# Entries taken from a collection:

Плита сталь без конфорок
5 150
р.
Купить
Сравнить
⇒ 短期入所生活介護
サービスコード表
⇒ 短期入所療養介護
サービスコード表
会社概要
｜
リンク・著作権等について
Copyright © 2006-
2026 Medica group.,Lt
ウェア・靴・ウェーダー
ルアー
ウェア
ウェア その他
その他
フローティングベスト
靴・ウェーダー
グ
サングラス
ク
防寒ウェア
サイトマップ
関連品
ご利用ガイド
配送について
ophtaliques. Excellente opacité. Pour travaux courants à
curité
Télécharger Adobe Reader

==

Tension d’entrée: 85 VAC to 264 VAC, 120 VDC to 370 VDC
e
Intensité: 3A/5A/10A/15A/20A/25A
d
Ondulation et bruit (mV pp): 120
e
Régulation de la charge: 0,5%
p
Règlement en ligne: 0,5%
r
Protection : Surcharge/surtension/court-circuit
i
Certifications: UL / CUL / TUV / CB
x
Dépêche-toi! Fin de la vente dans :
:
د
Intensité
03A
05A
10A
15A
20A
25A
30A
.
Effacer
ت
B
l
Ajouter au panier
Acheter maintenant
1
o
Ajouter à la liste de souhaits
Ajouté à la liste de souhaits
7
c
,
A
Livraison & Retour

--

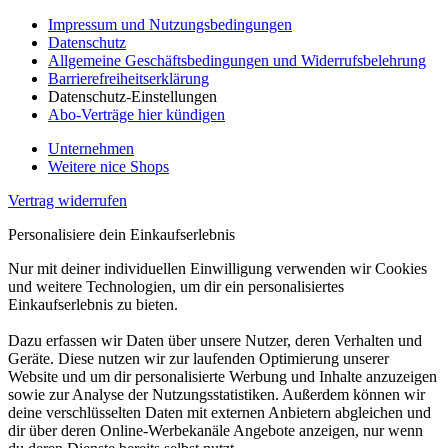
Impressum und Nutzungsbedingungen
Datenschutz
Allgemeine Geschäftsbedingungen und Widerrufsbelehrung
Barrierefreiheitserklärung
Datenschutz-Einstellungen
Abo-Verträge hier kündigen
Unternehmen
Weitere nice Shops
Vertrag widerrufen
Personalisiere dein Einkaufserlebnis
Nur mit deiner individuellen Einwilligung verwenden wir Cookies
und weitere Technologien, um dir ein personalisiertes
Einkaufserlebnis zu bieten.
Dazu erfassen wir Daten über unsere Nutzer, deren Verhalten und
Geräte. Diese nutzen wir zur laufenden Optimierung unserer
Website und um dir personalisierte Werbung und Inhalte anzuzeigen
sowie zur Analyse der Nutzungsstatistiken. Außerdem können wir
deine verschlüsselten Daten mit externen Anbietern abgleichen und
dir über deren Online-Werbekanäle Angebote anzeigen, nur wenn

# HOW TO COMPLETE THIS TASK:
Could you set down, exactly as written, the lines above between the one holding "Acheter maintenant" and the one holding "Livraison & Retour", inclusive, and nothing more?

# OUTPUT OF THE TASK:
Acheter maintenant
1
o
Ajouter à la liste de souhaits
Ajouté à la liste de souhaits
7
c
,
A
Livraison & Retour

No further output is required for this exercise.